In the Portainer setup guide below, what command creates the external network that the Portainer container connects to?

----- Text for analysis -----

While this guide is compatible with most operating systems (e.g., Windows, macOS, and Linux), it's important to note that for a production environment, whether on-premise or in the cloud, setting up everything in a Linux environment is highly recommended. Linux is the preferred choice due to its inherent stability, security, and performance benefits, as well as its widespread adoption in server infrastructure.

Portainer

Before diving into the Odoo installation, let's first set up Portainer, a powerful and user-friendly container management tool. In this section, I'll walk you through the process of installing Portainer, ensuring you have an efficient and seamless way to manage your Odoo containers and other Docker resources.

Docker-compose configuration

I'll be using a docker-compose.yml file to simplify the setup of Portainer.

$ mkdir portainer
$ echo "" > docker-compose.yml

The docker-compose.yml file outlines the necessary configuration for our Portainer instance, including the latest Portainer Community Edition image, container name, restart policy, security options, network connections, volume mounts, and port mappings. Notably, the configuration includes a bind mount for the host's Docker socket, which allows Portainer to manage the Docker daemon on the host. Additionally, a named volume called "data" is defined for storing Portainer's configuration data.

version: '3'

services:
  portainer:
    image: portainer/portainer-ce:latest
    container_name: portainer
    restart: unless-stopped
    security_opt:
      - no-new-privileges:true
    networks:
      - web
    volumes:
      - /etc/localtime:/etc/localtime:ro
      - /var/run/docker.sock:/var/run/docker.sock:ro
      - data:/data
    ports:
      - 9000:9000

volumes:
  data:

networks:
  web:
    external: true
    name: web

Docker Compose automatically handles the creation of this volume if it doesn't already exist. The Portainer container will be connected to an external network named "web," which must be created beforehand using $ docker network create web. With this configuration in place, running $ docker-compose up -d --build will set up Portainer, enabling you to manage your Odoo containers and other Docker resources with ease. Open Portainer by navigating to http://localhost:9000 (or the appropriate IP address of your host) in your web browser. If everything worked you can now finish the installation and login to Portainer.

----- Entries supplied -----

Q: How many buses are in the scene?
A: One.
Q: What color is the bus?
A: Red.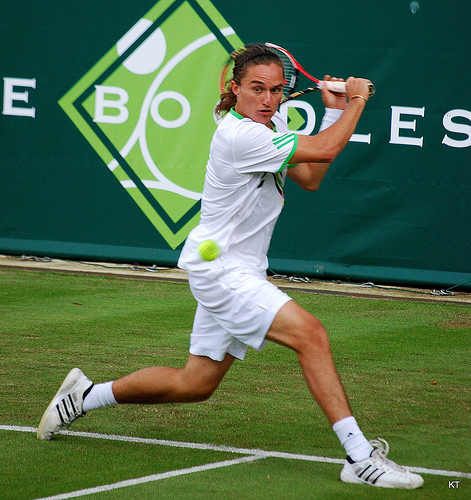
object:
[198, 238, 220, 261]
ball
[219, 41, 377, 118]
racket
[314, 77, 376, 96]
handle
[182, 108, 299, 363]
clothes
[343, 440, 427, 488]
shoe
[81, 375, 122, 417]
socks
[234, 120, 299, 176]
sleeve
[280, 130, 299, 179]
border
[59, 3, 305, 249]
diamond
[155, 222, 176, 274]
air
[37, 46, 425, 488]
man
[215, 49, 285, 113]
hair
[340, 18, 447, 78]
wall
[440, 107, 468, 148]
letters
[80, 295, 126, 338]
grass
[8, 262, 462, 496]
court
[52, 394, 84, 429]
stripes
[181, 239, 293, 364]
shorts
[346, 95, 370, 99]
band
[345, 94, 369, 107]
wrist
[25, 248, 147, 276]
chains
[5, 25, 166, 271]
banner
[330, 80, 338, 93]
tape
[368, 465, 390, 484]
lines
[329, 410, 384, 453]
sock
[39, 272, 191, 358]
field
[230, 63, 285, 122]
face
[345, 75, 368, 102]
hand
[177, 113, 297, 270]
shirt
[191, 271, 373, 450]
legs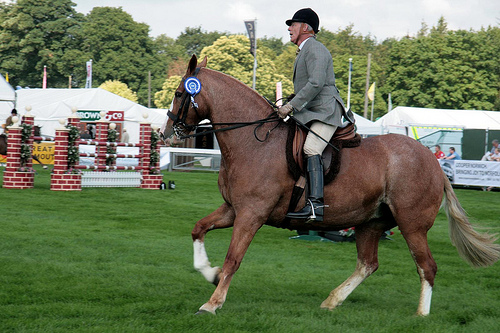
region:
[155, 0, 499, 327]
a rider on a horse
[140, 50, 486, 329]
body of horse is brown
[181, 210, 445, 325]
legs of horse are white and brown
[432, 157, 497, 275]
tail of horse is long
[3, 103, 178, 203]
obstacles for horse race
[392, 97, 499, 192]
people in a tent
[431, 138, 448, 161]
person with red top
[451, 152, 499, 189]
a banner in front a table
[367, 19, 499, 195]
green trees behind a tent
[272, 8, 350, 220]
Man riding on horse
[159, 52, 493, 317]
Brown horse with man on top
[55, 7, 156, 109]
Tree is next to tree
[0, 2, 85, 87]
Tree is next to tree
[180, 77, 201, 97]
Blue tag on horse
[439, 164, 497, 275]
Blonde tail on horse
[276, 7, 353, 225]
Man wearing riding cap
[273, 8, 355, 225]
Man wearing gray jacket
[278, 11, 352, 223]
Man wearing long black riding boots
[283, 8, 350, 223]
Man wearing khaki riding pants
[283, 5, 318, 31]
Male horse rider black helmet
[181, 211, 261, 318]
Dancing brown and white horse legs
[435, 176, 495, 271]
Brown and beige horse tail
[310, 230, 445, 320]
Two standing horse legs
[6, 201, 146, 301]
Grass covering the ground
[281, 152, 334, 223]
Male horse rider black boots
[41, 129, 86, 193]
Red and white brick like structure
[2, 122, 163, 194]
Four red and white columns standing on the ground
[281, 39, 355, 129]
Male horse rider's jacket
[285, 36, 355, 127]
Dark grey horse rider's jacket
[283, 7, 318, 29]
Black riding helmet on a man.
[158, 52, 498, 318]
A brown horse with some white on it.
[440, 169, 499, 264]
A groomed horses tail.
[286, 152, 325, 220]
The black shiny left boot of a rider.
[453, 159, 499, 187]
A white banner with writing on it behind a horse.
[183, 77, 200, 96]
A blue and white circle on the horses head.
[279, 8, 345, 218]
A mature grey haired man on a horse in a grey coat.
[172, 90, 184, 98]
The left dark eye of a horse.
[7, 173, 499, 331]
Green grass on the ground.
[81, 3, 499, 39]
A blue and white sky.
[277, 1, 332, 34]
man has black cap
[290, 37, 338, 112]
man has grey coat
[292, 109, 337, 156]
man has tan pants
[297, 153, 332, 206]
man has dark green boots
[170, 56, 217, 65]
horse has brown ears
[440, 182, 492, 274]
horse has light brown tail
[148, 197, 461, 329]
brown and white legs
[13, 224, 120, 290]
grass is green and thick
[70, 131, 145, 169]
red and white rails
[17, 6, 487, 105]
thick green trees in distance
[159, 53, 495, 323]
a dressage horse in competition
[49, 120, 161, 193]
a jump on the course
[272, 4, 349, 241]
a man riding on a dressage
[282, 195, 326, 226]
the left stirrup on the horse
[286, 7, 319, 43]
a hat on the rider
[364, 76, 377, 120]
a flag in the distance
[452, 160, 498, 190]
a sign by the fence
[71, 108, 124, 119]
a sign on a tent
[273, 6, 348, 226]
man wearing gray jacket riding a horse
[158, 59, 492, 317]
brown and white horse on horse show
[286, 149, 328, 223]
black left boot of man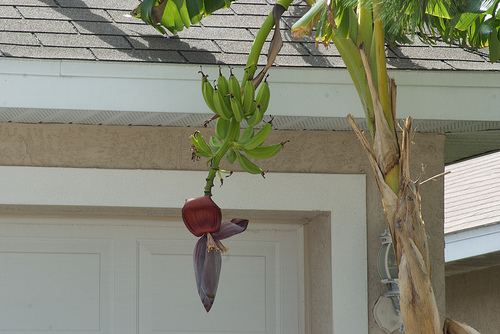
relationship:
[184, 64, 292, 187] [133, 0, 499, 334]
bananas on tree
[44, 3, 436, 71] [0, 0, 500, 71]
shadow on shadow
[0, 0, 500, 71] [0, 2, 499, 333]
shadow on building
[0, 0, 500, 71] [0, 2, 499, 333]
shadow of building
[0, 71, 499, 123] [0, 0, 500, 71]
portion below shadow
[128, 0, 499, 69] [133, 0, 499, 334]
leaves on tree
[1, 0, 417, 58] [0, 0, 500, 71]
tiles on shadow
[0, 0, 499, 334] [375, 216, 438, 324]
building has light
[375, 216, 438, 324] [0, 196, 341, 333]
light next to door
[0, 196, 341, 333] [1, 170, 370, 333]
door has trim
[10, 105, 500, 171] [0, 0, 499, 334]
soffit on building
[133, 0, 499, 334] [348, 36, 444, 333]
tree has bark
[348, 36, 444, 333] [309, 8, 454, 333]
bark on trunk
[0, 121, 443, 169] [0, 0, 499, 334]
wall on building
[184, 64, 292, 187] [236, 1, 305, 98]
bananas on stalk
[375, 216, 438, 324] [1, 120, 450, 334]
light on wall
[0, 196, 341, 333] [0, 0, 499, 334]
door of building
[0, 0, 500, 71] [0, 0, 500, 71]
shadow on shadow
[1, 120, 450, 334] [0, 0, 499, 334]
wall of building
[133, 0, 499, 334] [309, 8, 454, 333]
tree has trunk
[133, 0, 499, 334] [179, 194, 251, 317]
tree has flower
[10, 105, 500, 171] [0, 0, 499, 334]
soffit of building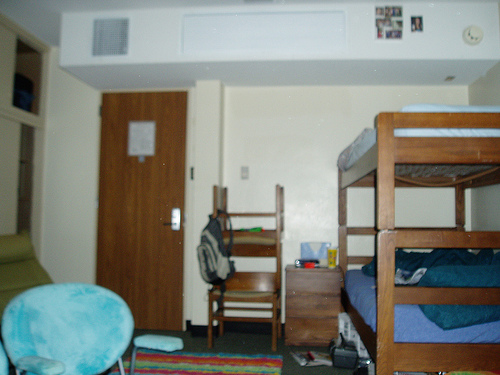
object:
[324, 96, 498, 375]
bunkbed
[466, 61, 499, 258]
wall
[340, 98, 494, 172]
bedding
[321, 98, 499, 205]
upper bunk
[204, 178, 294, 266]
chair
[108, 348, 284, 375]
rug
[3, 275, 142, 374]
chair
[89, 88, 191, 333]
door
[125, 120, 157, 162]
sign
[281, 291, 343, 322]
drawers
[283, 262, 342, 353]
night table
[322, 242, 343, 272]
item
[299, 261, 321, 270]
item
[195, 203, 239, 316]
backpack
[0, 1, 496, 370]
room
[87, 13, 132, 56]
vent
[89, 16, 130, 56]
air conditioner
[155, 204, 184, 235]
door knob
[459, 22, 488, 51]
fire alarm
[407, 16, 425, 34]
pictures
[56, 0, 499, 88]
wall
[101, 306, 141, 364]
arm rest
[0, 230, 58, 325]
chair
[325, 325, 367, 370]
box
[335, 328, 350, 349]
handle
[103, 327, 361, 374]
floor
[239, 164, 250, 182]
outlet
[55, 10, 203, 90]
soffit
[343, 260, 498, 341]
bedding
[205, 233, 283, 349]
chair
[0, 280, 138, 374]
material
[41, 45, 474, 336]
wall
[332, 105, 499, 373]
frame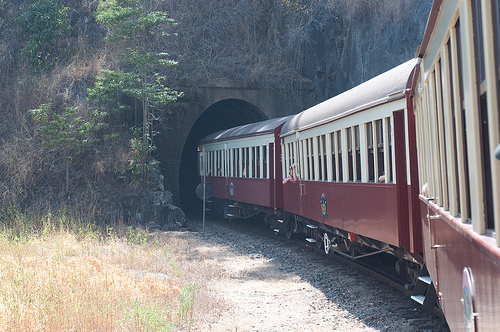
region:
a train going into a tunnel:
[171, 41, 493, 311]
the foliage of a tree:
[105, 3, 183, 106]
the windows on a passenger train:
[199, 145, 224, 175]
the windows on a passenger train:
[220, 146, 262, 176]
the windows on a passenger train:
[278, 138, 320, 180]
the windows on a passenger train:
[328, 131, 370, 181]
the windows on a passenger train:
[413, 42, 476, 210]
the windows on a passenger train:
[281, 127, 395, 185]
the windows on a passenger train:
[198, 145, 268, 184]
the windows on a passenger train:
[421, 14, 498, 249]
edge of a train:
[380, 123, 404, 151]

-----

• **Exercise output**
$ docker network create web